Gene Gregory, Senior Vice President for the United Egg Producers, started the meeting with a bang, revealing his belief that within the next few months the association's Animal Care Certified program will require non-feed withdrawal molts for laying hens. ''This recommendation, like all others, will be made because science supports it,'' Gregory stated. Gregory further revealed that this conclusion was possible only because the UEP funded multiple research trials and that an independent Scientific Advisory Committee, headed by Jeff Armstrong, PhD, Dean of Agriculture at Michigan State University, thoroughly reviewed the research results.

That same morning, Karen Jordan, DVM, owner of Karen Jordan Large Animal Veterinary Services, emphasized that research on animal movements is improving animal welfare at dairies. She outlined the Caring for Dairy Animals Evaluation Guide developed by the National Milk Producers Federation and stressed the important role that ventilation systems, barn design, stall surfaces, well-designed diet programs, vaccination programs and health screenings play in the program.

Later that first day, the Director of Tyson Foods' Office of Animal Well-Being, Kellye Pfalzgraf, DVM, addressed packers' concerns about proposed on-farm animal welfare audits.
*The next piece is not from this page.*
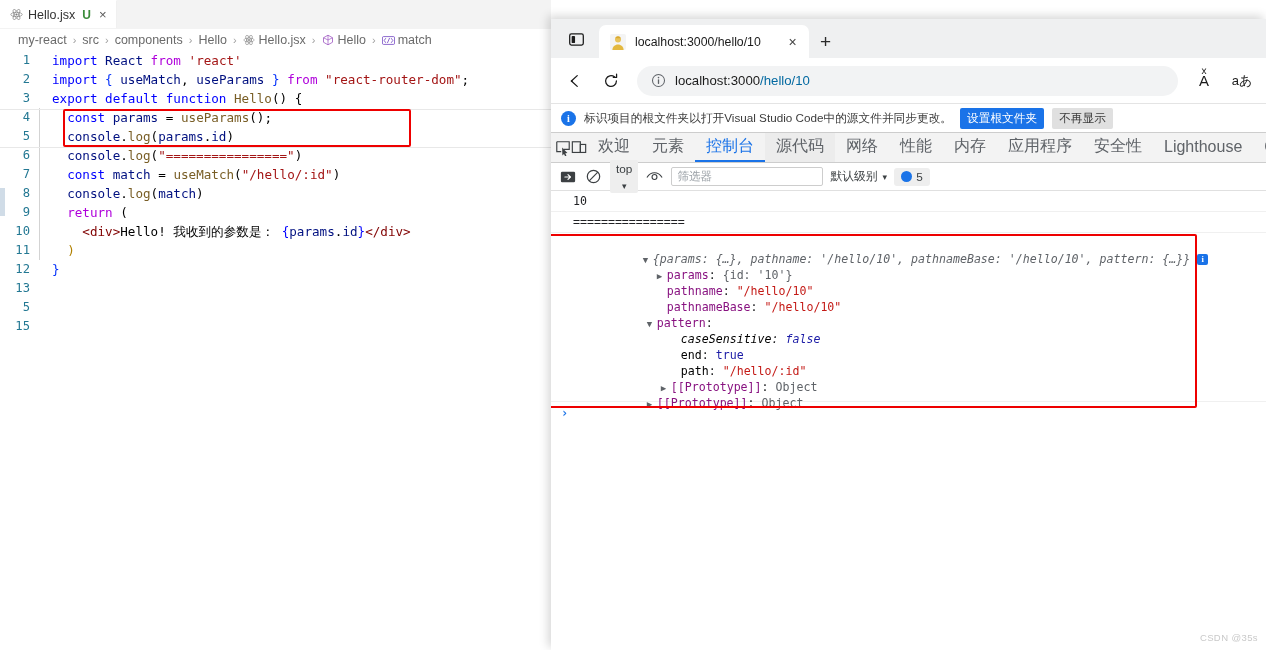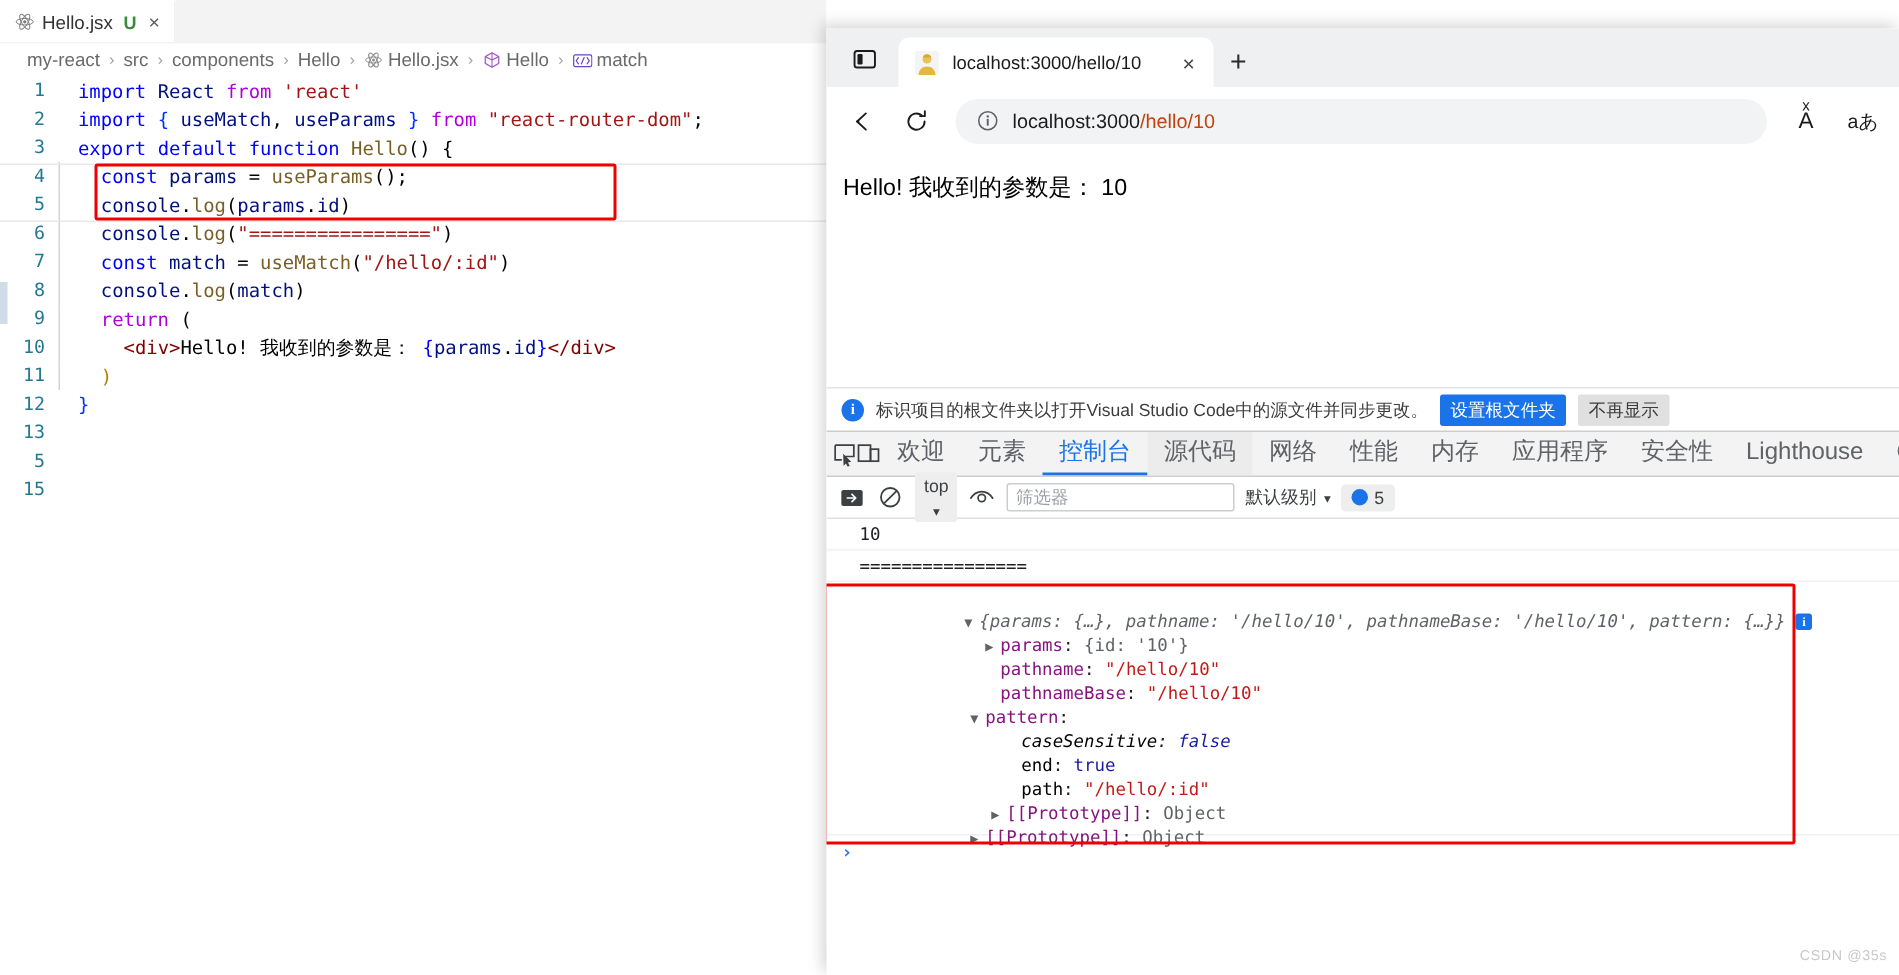"/hello/10" .omni-path { color: #c2410c -> #0369a1 }
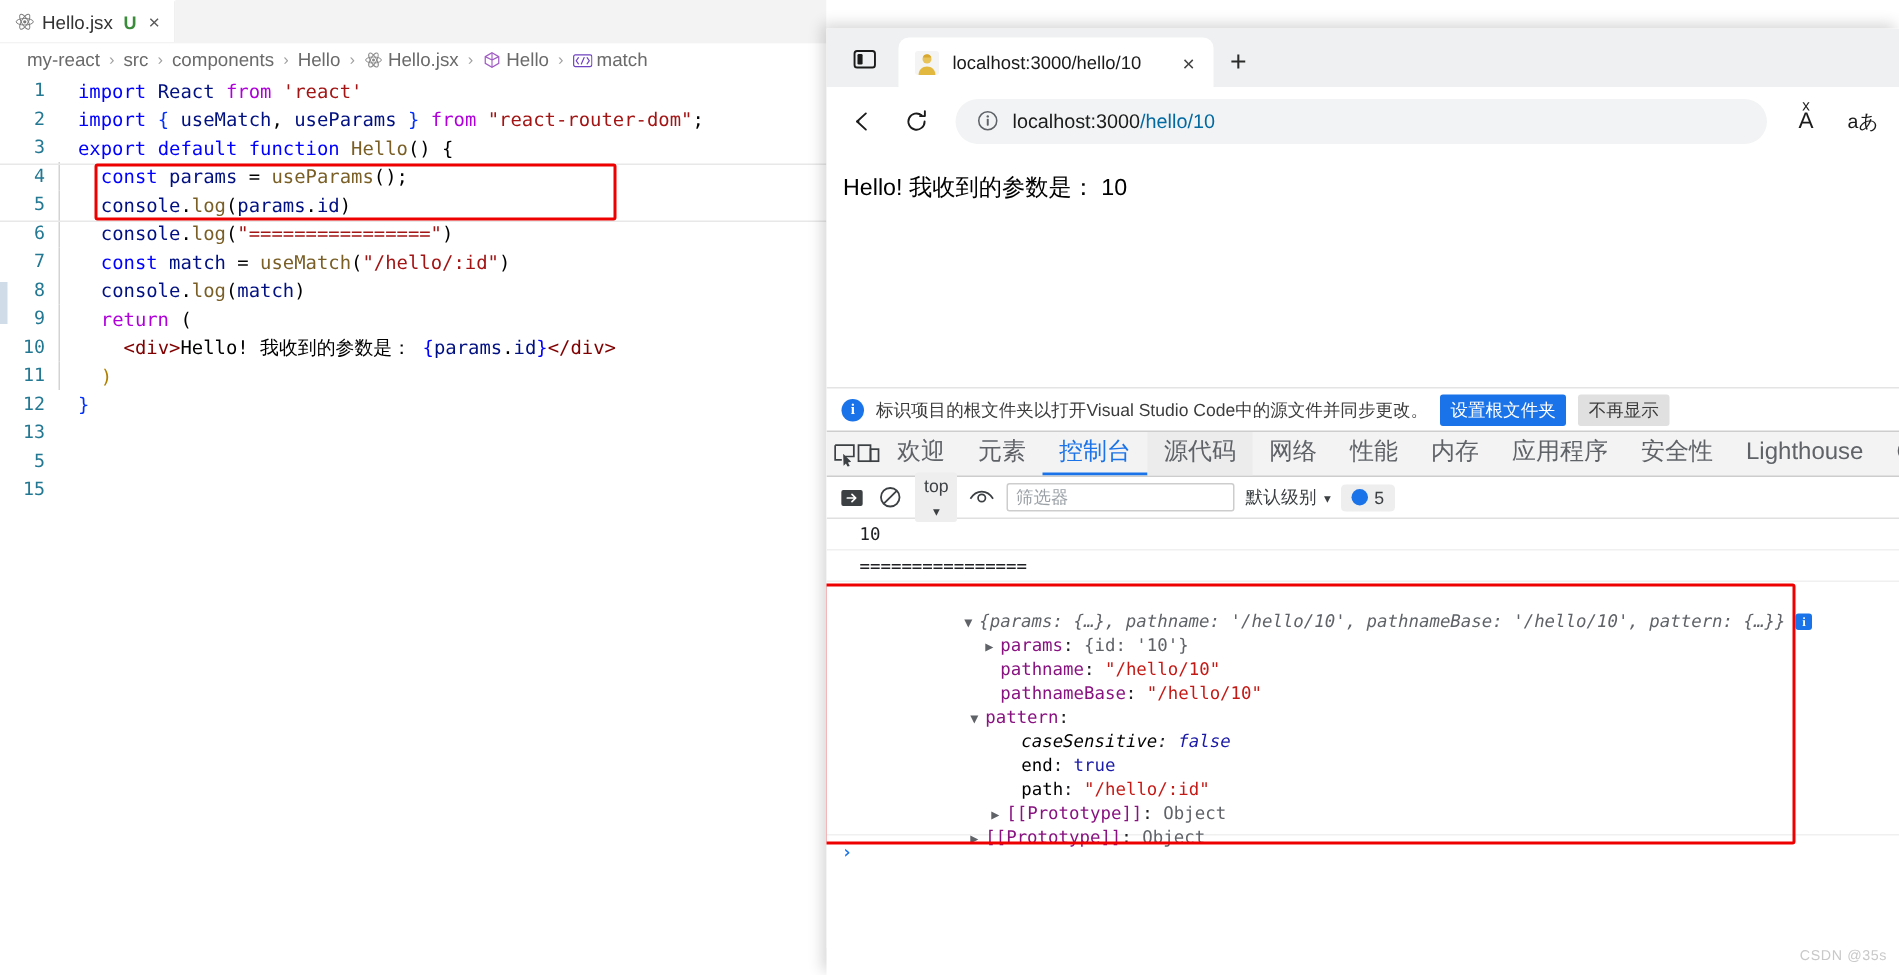"Hello! 我收到的参数是： 10" div.br-page { html: <div> <div>Hello! 我收到的参数是： 10</div> </div> -> none }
He noted that livestock farmers are independent producers and any attempt by packers to force welfare audits on them could have impacts ranging from causing the farmer financial distress to creating a monopolistic situation to interruption of the food supply. He voiced concern over issues like auditor training, proper and equitable enforcement, financial impacts and the increased need for product segregation and tracking throughout the food chain.

The Animal Agriculture Alliance, a 501(c)(3) tax-exempt organization, is a broad-based coalition of individual producers, producer organizations, suppliers, packer-processors, private industry and retailers. The Alliance's mission is to communicate the important role of animal agriculture to our nation's economy, productivity, vitality, security and that animal well-being is central to producing safe, high-quality, affordable food and other products essential to our daily lives.